SUPPLIED MATERIAL

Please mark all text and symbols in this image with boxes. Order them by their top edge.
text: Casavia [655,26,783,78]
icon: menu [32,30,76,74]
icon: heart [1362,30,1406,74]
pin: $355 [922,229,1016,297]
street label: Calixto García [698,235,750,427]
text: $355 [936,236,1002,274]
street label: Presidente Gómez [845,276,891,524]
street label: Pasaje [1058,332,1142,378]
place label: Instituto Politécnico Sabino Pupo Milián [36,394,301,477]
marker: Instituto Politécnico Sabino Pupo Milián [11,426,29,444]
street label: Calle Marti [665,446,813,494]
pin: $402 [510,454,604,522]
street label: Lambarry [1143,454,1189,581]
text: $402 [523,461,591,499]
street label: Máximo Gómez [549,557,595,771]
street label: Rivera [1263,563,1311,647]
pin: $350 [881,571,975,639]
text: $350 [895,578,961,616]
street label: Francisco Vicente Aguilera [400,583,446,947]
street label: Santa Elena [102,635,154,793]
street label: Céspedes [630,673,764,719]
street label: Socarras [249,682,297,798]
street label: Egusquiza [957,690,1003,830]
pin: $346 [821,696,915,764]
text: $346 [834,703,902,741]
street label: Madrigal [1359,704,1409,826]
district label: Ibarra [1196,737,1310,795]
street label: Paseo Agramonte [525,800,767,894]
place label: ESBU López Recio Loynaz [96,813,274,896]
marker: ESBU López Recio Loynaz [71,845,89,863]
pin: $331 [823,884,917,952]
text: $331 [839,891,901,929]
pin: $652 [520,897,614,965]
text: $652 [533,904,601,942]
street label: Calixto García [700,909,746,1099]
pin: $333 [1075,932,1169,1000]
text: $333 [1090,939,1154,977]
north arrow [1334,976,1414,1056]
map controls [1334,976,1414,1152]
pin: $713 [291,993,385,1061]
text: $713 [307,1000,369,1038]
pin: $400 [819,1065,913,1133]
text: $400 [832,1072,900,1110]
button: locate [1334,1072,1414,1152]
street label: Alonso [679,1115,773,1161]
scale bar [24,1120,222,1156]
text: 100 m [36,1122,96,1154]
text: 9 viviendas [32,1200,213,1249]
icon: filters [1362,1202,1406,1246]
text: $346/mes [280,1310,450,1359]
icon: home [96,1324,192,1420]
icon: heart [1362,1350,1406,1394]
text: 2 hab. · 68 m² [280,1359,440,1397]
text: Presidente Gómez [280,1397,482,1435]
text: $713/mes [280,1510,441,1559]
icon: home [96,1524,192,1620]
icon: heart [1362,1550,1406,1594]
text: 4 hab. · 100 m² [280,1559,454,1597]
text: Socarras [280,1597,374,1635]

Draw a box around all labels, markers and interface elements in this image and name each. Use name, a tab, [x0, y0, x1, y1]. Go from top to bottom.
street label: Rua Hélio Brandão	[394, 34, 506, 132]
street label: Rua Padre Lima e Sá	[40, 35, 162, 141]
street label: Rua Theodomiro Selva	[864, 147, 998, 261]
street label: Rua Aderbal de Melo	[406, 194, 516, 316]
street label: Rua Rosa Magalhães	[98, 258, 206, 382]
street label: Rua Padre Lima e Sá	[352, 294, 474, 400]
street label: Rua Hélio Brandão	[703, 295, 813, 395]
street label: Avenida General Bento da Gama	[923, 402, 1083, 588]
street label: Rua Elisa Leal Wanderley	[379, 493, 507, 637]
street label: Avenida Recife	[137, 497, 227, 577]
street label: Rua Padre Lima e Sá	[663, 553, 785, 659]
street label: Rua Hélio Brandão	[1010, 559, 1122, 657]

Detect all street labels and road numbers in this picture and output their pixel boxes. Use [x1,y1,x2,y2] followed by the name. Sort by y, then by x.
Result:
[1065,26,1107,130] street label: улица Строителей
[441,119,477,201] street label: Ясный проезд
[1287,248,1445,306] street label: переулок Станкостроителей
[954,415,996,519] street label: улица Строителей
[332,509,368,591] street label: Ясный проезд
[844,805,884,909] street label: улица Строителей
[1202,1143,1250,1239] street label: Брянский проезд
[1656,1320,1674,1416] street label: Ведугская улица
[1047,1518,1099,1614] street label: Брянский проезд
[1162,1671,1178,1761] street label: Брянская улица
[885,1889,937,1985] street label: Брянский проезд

WHAT THE TASK REQUIRES
What you return must match the data line for line.

RESPONSE AREA
Please mark all text and symbols in this image with boxes. Order them by their top edge.
text: Casavia [655,26,783,78]
icon: menu [32,30,76,74]
icon: heart [1362,30,1406,74]
pin: $355 [922,229,1016,297]
street label: Calixto García [698,235,750,427]
text: $355 [936,236,1002,274]
street label: Presidente Gómez [845,276,891,524]
street label: Pasaje [1058,332,1142,378]
place label: Instituto Politécnico Sabino Pupo Milián [36,394,301,477]
marker: Instituto Politécnico Sabino Pupo Milián [11,426,29,444]
street label: Calle Marti [665,446,813,494]
pin: $402 [510,454,604,522]
street label: Lambarry [1143,454,1189,581]
text: $402 [523,461,591,499]
street label: Máximo Gómez [549,557,595,771]
street label: Rivera [1263,563,1311,647]
pin: $350 [881,571,975,639]
text: $350 [895,578,961,616]
street label: Francisco Vicente Aguilera [400,583,446,947]
street label: Santa Elena [102,635,154,793]
street label: Céspedes [630,673,764,719]
street label: Socarras [249,682,297,798]
street label: Egusquiza [957,690,1003,830]
pin: $346 [821,696,915,764]
text: $346 [834,703,902,741]
street label: Madrigal [1359,704,1409,826]
district label: Ibarra [1196,737,1310,795]
street label: Paseo Agramonte [525,800,767,894]
place label: ESBU López Recio Loynaz [96,813,274,896]
marker: ESBU López Recio Loynaz [71,845,89,863]
pin: $331 [823,884,917,952]
text: $331 [839,891,901,929]
pin: $652 [520,897,614,965]
text: $652 [533,904,601,942]
street label: Calixto García [700,909,746,1099]
pin: $333 [1075,932,1169,1000]
text: $333 [1090,939,1154,977]
north arrow [1334,976,1414,1056]
map controls [1334,976,1414,1152]
pin: $713 [291,993,385,1061]
text: $713 [307,1000,369,1038]
pin: $400 [819,1065,913,1133]
text: $400 [832,1072,900,1110]
button: locate [1334,1072,1414,1152]
street label: Alonso [679,1115,773,1161]
scale bar [24,1120,222,1156]
text: 100 m [36,1122,96,1154]
text: 9 viviendas [32,1200,213,1249]
icon: filters [1362,1202,1406,1246]
text: $346/mes [280,1310,450,1359]
icon: home [96,1324,192,1420]
icon: heart [1362,1350,1406,1394]
text: 2 hab. · 68 m² [280,1359,440,1397]
text: Presidente Gómez [280,1397,482,1435]
text: $713/mes [280,1510,441,1559]
icon: home [96,1524,192,1620]
icon: heart [1362,1550,1406,1594]
text: 4 hab. · 100 m² [280,1559,454,1597]
text: Socarras [280,1597,374,1635]

Draw a box around all labels, markers and interface elements in this image and name each. Use name, a tab, [x0, y0, x1, y1]. Go from top to bottom.
street label: Rua Hélio Brandão	[394, 34, 506, 132]
street label: Rua Padre Lima e Sá	[40, 35, 162, 141]
street label: Rua Theodomiro Selva	[864, 147, 998, 261]
street label: Rua Aderbal de Melo	[406, 194, 516, 316]
street label: Rua Rosa Magalhães	[98, 258, 206, 382]
street label: Rua Padre Lima e Sá	[352, 294, 474, 400]
street label: Rua Hélio Brandão	[703, 295, 813, 395]
street label: Avenida General Bento da Gama	[923, 402, 1083, 588]
street label: Rua Elisa Leal Wanderley	[379, 493, 507, 637]
street label: Avenida Recife	[137, 497, 227, 577]
street label: Rua Padre Lima e Sá	[663, 553, 785, 659]
street label: Rua Hélio Brandão	[1010, 559, 1122, 657]

Detect all street labels and road numbers in this picture and output their pixel boxes. Use [x1,y1,x2,y2] followed by the name. Sort by y, then by x.
Result:
[1065,26,1107,130] street label: улица Строителей
[441,119,477,201] street label: Ясный проезд
[1287,248,1445,306] street label: переулок Станкостроителей
[954,415,996,519] street label: улица Строителей
[332,509,368,591] street label: Ясный проезд
[844,805,884,909] street label: улица Строителей
[1202,1143,1250,1239] street label: Брянский проезд
[1656,1320,1674,1416] street label: Ведугская улица
[1047,1518,1099,1614] street label: Брянский проезд
[1162,1671,1178,1761] street label: Брянская улица
[885,1889,937,1985] street label: Брянский проезд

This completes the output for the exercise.